Glossário técnico · Por Jean Hebert

Amortecimento de choque

Em resumo · Amortecimento de choque: função do pneu calibrado de absorver impactos e vibrações do terreno.

Também chamado de: absorção de impacto, absorção de choque, amortecimento de vibração, conforto de rodagem.

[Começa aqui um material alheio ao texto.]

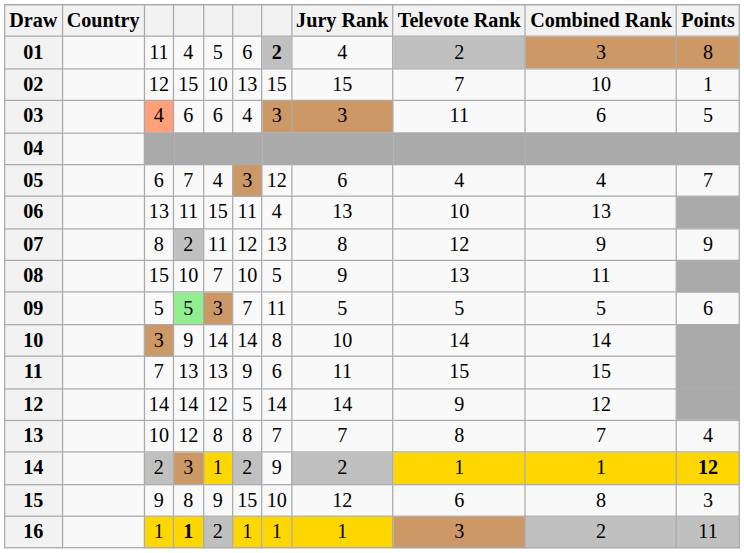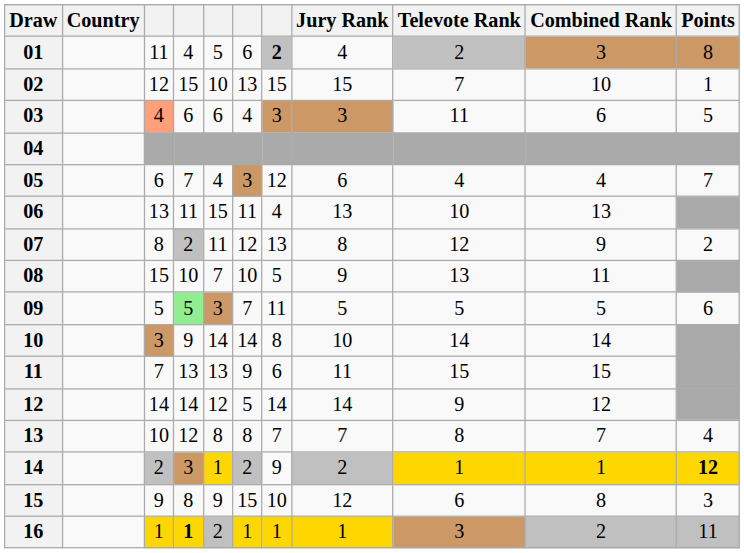07 | Points: 9 -> 2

O pneu é o primeiro amortecedor — e o selante é o guardião da pressão

Amortecimento de choque não começa na suspensão: começa na coluna de ar comprimido dentro do pneu. O ar é o primeiro elemento a se deformar sob o impacto e a devolver o pneu ao formato redondo na rolagem. Quando a pressão cai — por furo, porosidade da borracha ou pelo ciclo natural de recalibragem que os fabricantes recomendam a cada 10 a 15 dias —, o pneu sai da deformação projetada: a banda apoia irregular, a carcaça flexiona demais e a vibração passa a ser amplificada em vez de absorvida. É o cenário clássico de uma pickup de luxo transportando carga sensível: o furo na serra não é apenas um furo, é o início de uma vibração que pode danificar a obra ou o equipamento na cabine, com prejuízo múltiplas vezes superior ao valor do pneu.

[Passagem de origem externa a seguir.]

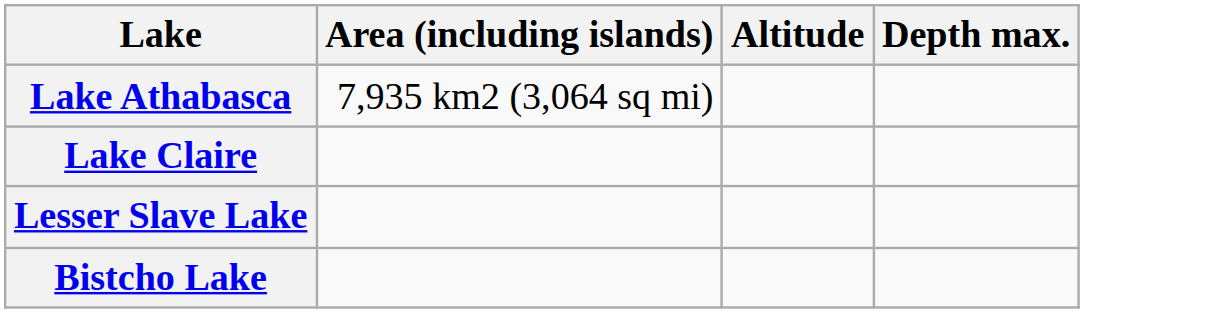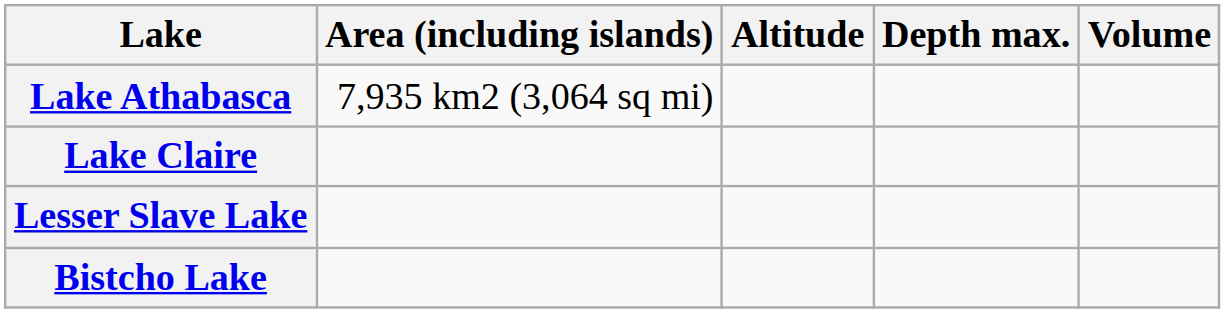+ column: Volume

O selante TEX impede que essa pressão se perca. No instante do furo, as fibras de aramida e os polímeros formam um plug físico de dentro para fora, vedando a passagem de ar na hora. O pneu tratado permanece calibrado por semanas ou meses, enquanto estiver em serviço, em vez de cair no ciclo de 10 a 15 dias. Com a pressão estável, a função de amortecimento original do pneu é preservada em todas as rotações — e é essa estabilidade que transforma o pneu em um amortecedor confiável em qualquer terreno.

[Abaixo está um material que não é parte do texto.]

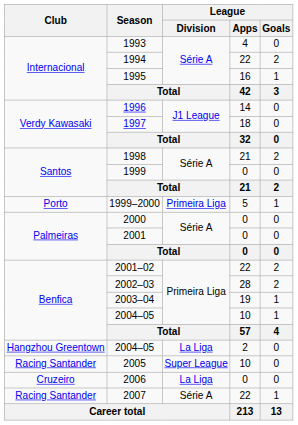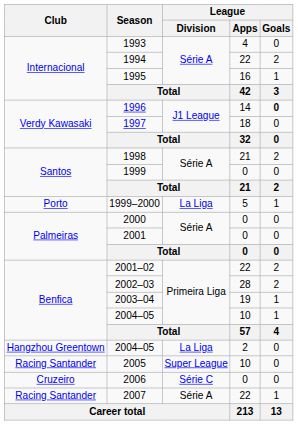1996 | League / Goals: normal -> bold
1999–2000 | League / Division: Primeira Liga -> La Liga
2006 | League / Division: La Liga -> Série C
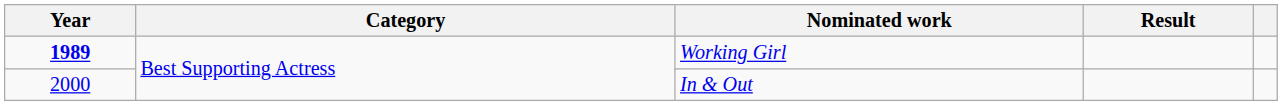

Numa CG 160 carregada de ração e ferramenta, furar a 15 km de casa em estrada de chão é um cenário que muda com o selante: o furo veda na hora, a pressão se mantém e o amortecimento continua cumprindo o papel dele no terreno irregular, sem obrigar o agricultor a empurrar a moto até a borracharia mais próxima.

O que o selante faz pelo amortecimento — e o que ele não é

É preciso separar a física do pneu da física do selante. O selante não endurece a borracha, não adiciona rigidez lateral e não substitui amortecedor, bucha ou geometria. O manual técnico é explícito: a aplicação exige sistema de direção, suspensão, amortecimento, freios e pneus em boas condições. Pneu tratado com suspensão condenada continua com problema de chassis — e o gel não absorve choque por conta própria.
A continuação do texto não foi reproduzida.